El chico hundió el cuello entre los hombros, se ciñó la chaqueta al cuerpo y dio unos pasos arrastrando los pies, murmurando entre dientes y mirando a uno y otro lado. Los demás se echaron a reír a carcajadas, y uno de ellos dio al imitador un fuerte empujón que lo tiró al suelo.

—¿Alguno lo vio con alguien? —preguntó Miller—. Quiero decir, hablando con otra persona, otro hombre.

—¿Por qué quiere saberlo? —preguntó el jefe, con suspicacia.

—Nosotros no le hicimos nada —terció otro.

Miller sacó una moneda de cinco marcos, la lanzó al aire y volvió a atraparla. Ocho pares de ojos siguieron el salto de la reluciente moneda de plata. Ocho cabezas se movieron en señal de negación. Miller dio media vuelta y se alejó.

—¡Oiga, señor!

Miller se detuvo y volvió la cabeza. El más pequeño del grupo le había alcanzado.

—Una vez lo vi con otro hombre. Estaban los dos sentados. Hablando.

—¿Dónde los viste?

—Abajo, en el río. En la orilla verde. Hay bancos, y estaban sentados en uno de ellos, hablando.

—¿Era viejo el otro?

—Muy viejo.
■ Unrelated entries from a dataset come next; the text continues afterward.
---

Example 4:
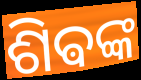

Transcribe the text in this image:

ଶିଵଙ୍କ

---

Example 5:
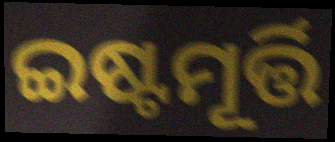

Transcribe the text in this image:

ଇଷ୍ଟମୂର୍ତ୍ତି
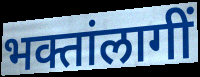
भक्तांलागीं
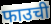
फाउची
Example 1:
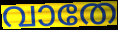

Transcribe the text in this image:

വാതേ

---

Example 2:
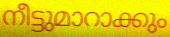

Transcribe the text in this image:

നീട്ടുമാറാക്കും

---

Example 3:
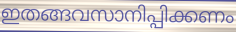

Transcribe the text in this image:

ഇതങ്ങവസാനിപ്പിക്കണം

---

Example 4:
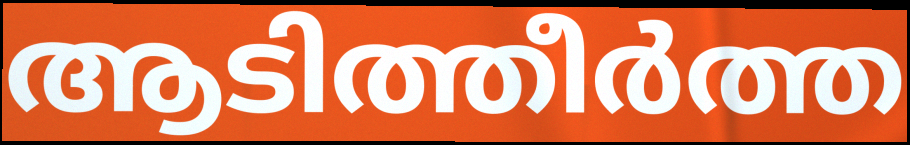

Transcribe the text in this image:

ആടിത്തീർത്ത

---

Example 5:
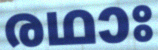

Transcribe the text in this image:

രഥാഃ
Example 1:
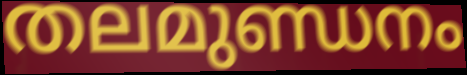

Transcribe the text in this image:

തലമുണ്ഡനം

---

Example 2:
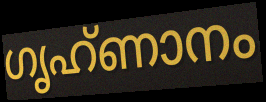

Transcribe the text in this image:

ഗൃഹ്ണാനം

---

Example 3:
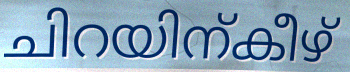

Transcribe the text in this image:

ചിറയിന്കീഴ്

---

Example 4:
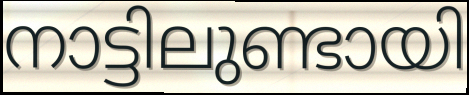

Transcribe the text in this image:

നാട്ടിലുണ്ടായി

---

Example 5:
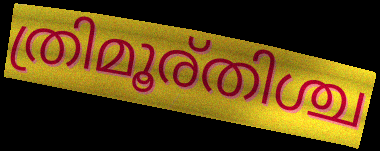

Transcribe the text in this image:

ത്രിമൂര്തിശ്ച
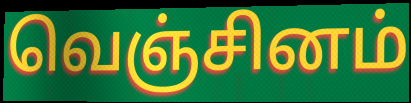
வெஞ்சினம்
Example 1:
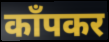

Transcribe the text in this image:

काँपकर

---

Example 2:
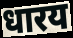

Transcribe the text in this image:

धारय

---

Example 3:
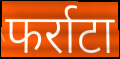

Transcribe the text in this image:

फर्राटा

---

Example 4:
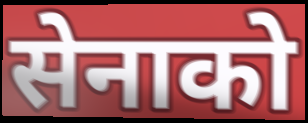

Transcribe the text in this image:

सेनाको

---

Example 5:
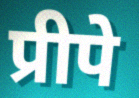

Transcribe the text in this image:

प्रीपे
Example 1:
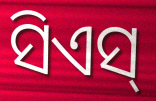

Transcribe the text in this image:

ସିଏସ୍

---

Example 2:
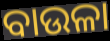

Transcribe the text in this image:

ବାଉଳା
Con mucho pelo blanco.

Miller le lanzó la moneda, pensando que era un gesto inútil. Pero se acercó al río y miró a uno y otro lado en la orilla cubierta de hierba. Había una docena de bancos, todos vacíos. En verano habría mucha gente sentada en la Elbe Chaussee, viendo entrar y salir los grandes barcos, pero no a fines de noviembre.

A su izquierda estaba el puerto de pescadores, en cuyos muelles había amarrados media docena de barcos de arrastre descargando arenques y caballas o preparándose para salir de nuevo.
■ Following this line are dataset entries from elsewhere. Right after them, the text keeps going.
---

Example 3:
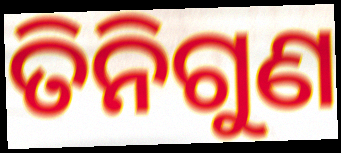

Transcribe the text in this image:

ତିନିଗୁଣ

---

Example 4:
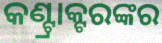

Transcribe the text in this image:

କଣ୍ଟ୍ରାକ୍ଟରଙ୍କର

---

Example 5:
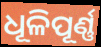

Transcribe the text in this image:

ଧୂଳିପୂର୍ଣ୍ଣ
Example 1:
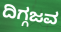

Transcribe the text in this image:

ದಿಗ್ಗಜವ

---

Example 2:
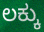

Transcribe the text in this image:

ಲಕ್ಕು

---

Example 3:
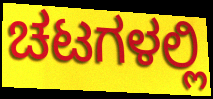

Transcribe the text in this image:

ಚಟಗಳಲ್ಲಿ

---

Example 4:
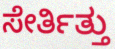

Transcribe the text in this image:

ಸೇರ್ತಿತ್ತು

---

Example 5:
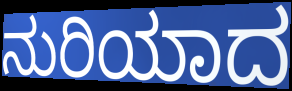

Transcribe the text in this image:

ನುರಿಯಾದ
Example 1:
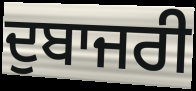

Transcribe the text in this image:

ਦੁਬਾਜਰੀ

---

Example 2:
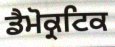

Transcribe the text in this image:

ਡੈਮੋਕ੍ਰਟਿਕ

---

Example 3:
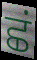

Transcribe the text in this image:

ਛਂ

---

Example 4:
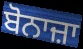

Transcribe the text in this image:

ਬੋਨਾਜ਼ਾ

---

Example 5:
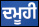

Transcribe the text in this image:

ਦਮੂਹੀ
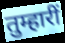
तुम्हारीं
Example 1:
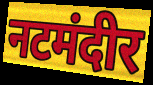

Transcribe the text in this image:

नटमंदीर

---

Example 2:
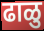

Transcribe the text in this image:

ढाळु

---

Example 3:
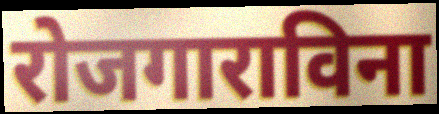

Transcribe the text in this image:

रोजगाराविना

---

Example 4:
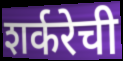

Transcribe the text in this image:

शर्करेची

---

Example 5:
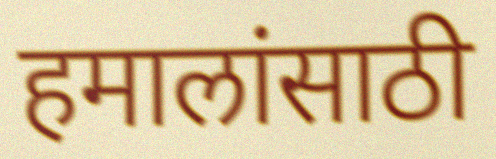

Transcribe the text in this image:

हमालांसाठी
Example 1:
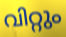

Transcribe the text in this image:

വിറ്റും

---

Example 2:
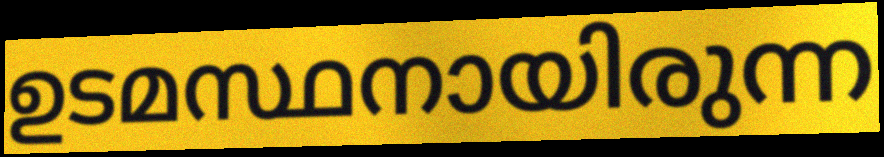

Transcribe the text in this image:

ഉടമസ്ഥനായിരുന്ന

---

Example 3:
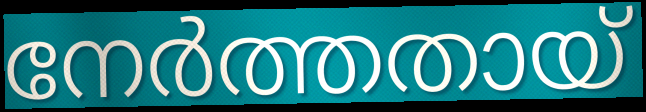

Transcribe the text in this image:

നേർത്തതായ്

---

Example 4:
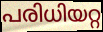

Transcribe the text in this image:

പരിധിയറ്റ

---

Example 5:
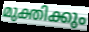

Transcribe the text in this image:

മുക്തിക്കും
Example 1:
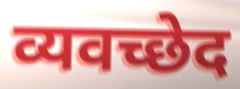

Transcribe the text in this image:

व्यवच्छेद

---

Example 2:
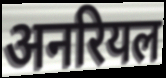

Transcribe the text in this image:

अनरियल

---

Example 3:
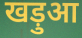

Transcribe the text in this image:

खड़ुआ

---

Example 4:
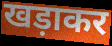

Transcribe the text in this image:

खड़ाकर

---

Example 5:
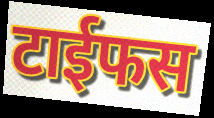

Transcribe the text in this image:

टाईफस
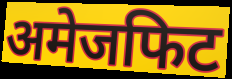
अमेजफिट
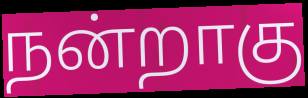
நன்றாகு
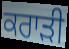
ਕਰਾੜੀ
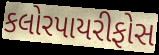
કલોરપાયરીફોસ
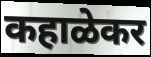
कहाळेकर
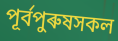
পূৰ্বপুৰুষসকল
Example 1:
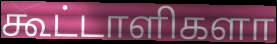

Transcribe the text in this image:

கூட்டாளிகளா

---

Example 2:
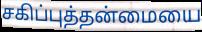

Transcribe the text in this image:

சகிப்புத்தன்மையை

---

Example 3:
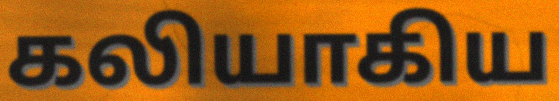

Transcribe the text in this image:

கலியாகிய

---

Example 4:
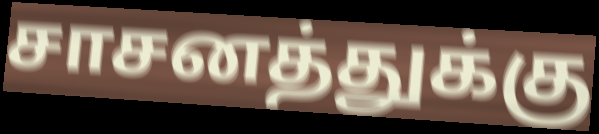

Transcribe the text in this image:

சாசனத்துக்கு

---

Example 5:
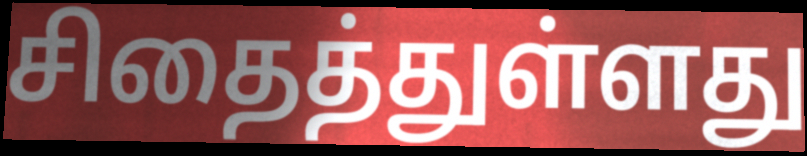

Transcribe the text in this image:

சிதைத்துள்ளது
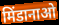
मिंडानाओ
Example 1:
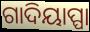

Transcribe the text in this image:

ଗାଦିୟାପ୍ପା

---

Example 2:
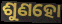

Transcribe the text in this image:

ଶୁଣହୋ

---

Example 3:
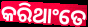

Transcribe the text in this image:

କରିଥାଂତେ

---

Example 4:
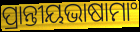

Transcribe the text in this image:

ପ୍ରାନ୍ତୀୟଭାଷାମାଂ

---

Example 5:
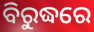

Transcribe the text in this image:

ବିରୁଦ୍ଧରେ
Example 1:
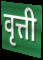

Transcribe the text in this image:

वृत्ती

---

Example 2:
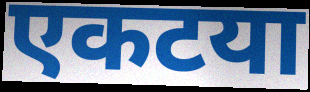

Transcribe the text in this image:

एकटया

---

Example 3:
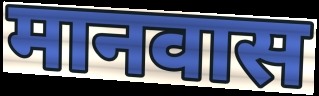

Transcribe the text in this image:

Cuando era niño y volvió —de la granja en el campo adonde había sido evacuado durante el bombardeo— a la destruida ciudad, solía jugar entre los escombros y las ruinas. Su lugar favorito era aquel puerto de pescadores de Altona, situado en el río.

Le gustaban los pescadores, toscos y joviales, que olían a sal, a brea y a tabaco fuerte. Pensó en Eduard Roschmann, en Riga, y se preguntó cómo una misma tierra había podido dar hombres tan distintos.

Su pensamiento volvió a Tauber, y repasó nuevamente el problema. ¿Dónde podía él haber conocido a su amigo Marx? Sabía que algo se le escapaba, pero no podía dar con ello. Y no lo consiguió hasta que, de nuevo en su coche, se hubo detenido a repostar cerca de la estación de ferrocarril de Altona. El dependiente del surtidor le dijo que había aumentado el precio de la gasolina súper y, para dar conversación a su cliente, agregó que el dinero valía cada vez menos. Se alejó en busca de cambio, dejando a Miller con la mirada fija en su billetero abierto.